### Directions for this task
The required output is the line containing "This charter was" followed by every later line through the end of the data, all reproduced exactly.
· · · · · · ·
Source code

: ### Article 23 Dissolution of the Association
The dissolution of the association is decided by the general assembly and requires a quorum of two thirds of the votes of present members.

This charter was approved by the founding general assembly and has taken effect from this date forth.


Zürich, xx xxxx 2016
· · · · · · ·
### Written response
This charter was approved by the founding general assembly and has taken effect from this date forth.


Zürich, xx xxxx 2016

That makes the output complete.